Set exercise: Reproduce the data from the line with "genus: Senna" up to and including the line with "collector number: 5437", character for character. Leave out every other line.

Data in this exercise:
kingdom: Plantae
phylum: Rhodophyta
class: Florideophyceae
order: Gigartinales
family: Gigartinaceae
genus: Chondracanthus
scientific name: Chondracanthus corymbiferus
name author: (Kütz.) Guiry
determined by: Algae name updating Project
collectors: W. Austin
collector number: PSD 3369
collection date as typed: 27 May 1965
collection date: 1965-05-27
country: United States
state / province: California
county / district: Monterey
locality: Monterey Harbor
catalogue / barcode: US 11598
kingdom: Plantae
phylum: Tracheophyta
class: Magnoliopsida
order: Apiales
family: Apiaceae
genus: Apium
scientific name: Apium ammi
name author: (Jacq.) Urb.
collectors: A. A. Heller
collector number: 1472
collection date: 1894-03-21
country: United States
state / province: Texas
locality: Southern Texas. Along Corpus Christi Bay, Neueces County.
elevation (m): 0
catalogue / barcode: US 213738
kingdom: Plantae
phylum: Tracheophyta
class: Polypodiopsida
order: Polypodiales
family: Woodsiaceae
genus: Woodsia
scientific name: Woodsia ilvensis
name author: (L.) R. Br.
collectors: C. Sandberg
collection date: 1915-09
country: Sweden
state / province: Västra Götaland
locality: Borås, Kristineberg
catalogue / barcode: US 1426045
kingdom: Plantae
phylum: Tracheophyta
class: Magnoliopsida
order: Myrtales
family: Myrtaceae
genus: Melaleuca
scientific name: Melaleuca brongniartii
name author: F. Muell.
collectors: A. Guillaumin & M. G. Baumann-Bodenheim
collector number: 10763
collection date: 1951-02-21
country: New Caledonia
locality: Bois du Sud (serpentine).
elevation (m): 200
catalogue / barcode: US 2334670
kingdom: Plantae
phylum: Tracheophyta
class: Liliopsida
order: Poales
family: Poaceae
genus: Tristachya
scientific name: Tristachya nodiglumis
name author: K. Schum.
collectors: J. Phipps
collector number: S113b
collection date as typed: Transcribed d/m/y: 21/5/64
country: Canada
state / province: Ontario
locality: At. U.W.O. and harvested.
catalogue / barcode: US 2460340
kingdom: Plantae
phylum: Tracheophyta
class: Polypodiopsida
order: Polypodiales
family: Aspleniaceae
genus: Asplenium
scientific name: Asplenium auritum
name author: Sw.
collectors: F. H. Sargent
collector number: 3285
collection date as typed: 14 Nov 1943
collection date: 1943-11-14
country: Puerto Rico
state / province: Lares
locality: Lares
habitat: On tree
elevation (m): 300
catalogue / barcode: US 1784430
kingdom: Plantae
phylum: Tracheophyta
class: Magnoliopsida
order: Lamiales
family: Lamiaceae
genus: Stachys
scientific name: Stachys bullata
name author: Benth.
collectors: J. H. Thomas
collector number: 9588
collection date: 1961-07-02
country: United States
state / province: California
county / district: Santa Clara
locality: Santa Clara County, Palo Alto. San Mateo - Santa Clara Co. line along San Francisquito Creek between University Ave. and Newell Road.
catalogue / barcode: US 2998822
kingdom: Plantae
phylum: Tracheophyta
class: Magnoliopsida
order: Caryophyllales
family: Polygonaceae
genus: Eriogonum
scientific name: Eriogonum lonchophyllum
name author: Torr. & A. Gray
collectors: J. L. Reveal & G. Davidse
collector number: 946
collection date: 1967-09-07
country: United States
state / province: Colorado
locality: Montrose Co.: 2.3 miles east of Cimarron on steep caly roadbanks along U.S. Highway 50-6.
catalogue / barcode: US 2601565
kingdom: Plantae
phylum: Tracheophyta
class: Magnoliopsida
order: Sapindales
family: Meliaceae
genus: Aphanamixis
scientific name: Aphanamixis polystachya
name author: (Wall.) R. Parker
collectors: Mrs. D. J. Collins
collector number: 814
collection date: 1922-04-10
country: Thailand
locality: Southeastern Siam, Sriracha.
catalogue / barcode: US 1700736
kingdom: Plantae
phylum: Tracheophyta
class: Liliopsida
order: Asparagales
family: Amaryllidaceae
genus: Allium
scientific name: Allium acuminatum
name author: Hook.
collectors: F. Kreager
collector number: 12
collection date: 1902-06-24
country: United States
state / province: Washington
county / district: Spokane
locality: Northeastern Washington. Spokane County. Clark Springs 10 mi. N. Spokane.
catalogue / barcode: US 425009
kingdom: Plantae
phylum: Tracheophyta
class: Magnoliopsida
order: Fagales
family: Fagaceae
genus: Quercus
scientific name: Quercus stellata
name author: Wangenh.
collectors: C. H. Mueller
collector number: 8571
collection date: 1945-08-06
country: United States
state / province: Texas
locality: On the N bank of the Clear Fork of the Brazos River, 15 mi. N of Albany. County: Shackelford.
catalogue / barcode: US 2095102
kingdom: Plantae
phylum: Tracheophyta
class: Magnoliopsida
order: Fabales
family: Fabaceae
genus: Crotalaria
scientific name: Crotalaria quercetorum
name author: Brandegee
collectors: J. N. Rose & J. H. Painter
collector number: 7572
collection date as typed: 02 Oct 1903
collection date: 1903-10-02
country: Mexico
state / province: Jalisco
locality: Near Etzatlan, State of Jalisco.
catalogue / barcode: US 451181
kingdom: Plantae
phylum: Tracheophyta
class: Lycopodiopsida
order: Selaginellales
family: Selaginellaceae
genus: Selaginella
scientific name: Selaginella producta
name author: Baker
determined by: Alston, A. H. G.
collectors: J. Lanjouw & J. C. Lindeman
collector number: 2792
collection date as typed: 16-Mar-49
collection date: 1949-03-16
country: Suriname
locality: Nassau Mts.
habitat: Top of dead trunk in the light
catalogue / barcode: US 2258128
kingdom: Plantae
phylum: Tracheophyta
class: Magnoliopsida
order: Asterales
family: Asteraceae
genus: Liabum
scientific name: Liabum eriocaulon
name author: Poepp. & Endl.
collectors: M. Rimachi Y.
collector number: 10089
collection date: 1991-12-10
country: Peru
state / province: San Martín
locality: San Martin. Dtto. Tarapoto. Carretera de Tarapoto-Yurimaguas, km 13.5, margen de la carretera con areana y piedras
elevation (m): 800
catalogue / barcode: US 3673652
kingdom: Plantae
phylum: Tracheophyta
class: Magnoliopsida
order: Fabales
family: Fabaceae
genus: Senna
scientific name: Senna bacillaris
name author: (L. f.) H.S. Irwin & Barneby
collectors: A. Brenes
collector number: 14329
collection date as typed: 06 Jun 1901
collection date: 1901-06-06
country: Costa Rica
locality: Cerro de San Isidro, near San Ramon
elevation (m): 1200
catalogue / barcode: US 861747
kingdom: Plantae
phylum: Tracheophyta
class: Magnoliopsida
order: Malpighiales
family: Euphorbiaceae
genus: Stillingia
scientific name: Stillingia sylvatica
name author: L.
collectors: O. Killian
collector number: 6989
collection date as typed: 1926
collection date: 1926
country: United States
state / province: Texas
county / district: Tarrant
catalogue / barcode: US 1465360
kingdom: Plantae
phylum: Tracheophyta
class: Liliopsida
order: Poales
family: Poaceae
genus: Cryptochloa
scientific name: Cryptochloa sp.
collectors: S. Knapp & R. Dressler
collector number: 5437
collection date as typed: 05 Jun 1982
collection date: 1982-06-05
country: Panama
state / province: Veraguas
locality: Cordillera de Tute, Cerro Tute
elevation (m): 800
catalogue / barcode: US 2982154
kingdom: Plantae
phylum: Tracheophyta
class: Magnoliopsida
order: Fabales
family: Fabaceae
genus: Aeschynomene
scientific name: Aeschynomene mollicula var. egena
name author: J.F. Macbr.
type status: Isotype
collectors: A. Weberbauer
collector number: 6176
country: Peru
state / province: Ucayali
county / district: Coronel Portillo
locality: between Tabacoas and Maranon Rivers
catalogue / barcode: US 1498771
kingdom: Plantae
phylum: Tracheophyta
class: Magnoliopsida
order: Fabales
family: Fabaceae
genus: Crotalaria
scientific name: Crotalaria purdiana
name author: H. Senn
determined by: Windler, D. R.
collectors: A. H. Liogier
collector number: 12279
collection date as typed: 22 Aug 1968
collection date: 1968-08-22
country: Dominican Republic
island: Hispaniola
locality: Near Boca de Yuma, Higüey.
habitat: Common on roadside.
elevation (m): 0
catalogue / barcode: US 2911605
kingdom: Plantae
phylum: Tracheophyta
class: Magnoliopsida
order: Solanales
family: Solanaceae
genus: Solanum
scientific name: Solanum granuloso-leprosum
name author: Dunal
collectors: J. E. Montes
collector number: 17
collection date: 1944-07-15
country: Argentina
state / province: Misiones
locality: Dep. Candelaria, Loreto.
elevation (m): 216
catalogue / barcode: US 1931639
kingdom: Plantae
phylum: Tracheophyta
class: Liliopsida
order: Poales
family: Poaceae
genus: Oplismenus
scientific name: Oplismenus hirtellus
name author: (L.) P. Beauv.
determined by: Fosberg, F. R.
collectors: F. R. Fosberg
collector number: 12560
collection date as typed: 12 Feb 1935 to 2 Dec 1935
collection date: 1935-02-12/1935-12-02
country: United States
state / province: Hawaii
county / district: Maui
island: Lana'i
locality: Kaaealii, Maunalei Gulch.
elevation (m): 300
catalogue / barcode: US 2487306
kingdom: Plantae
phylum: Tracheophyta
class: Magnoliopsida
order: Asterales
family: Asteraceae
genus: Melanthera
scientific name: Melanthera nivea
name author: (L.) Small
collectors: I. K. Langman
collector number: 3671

Reply to the task:
genus: Senna
scientific name: Senna bacillaris
name author: (L. f.) H.S. Irwin & Barneby
collectors: A. Brenes
collector number: 14329
collection date as typed: 06 Jun 1901
collection date: 1901-06-06
country: Costa Rica
locality: Cerro de San Isidro, near San Ramon
elevation (m): 1200
catalogue / barcode: US 861747
kingdom: Plantae
phylum: Tracheophyta
class: Magnoliopsida
order: Malpighiales
family: Euphorbiaceae
genus: Stillingia
scientific name: Stillingia sylvatica
name author: L.
collectors: O. Killian
collector number: 6989
collection date as typed: 1926
collection date: 1926
country: United States
state / province: Texas
county / district: Tarrant
catalogue / barcode: US 1465360
kingdom: Plantae
phylum: Tracheophyta
class: Liliopsida
order: Poales
family: Poaceae
genus: Cryptochloa
scientific name: Cryptochloa sp.
collectors: S. Knapp & R. Dressler
collector number: 5437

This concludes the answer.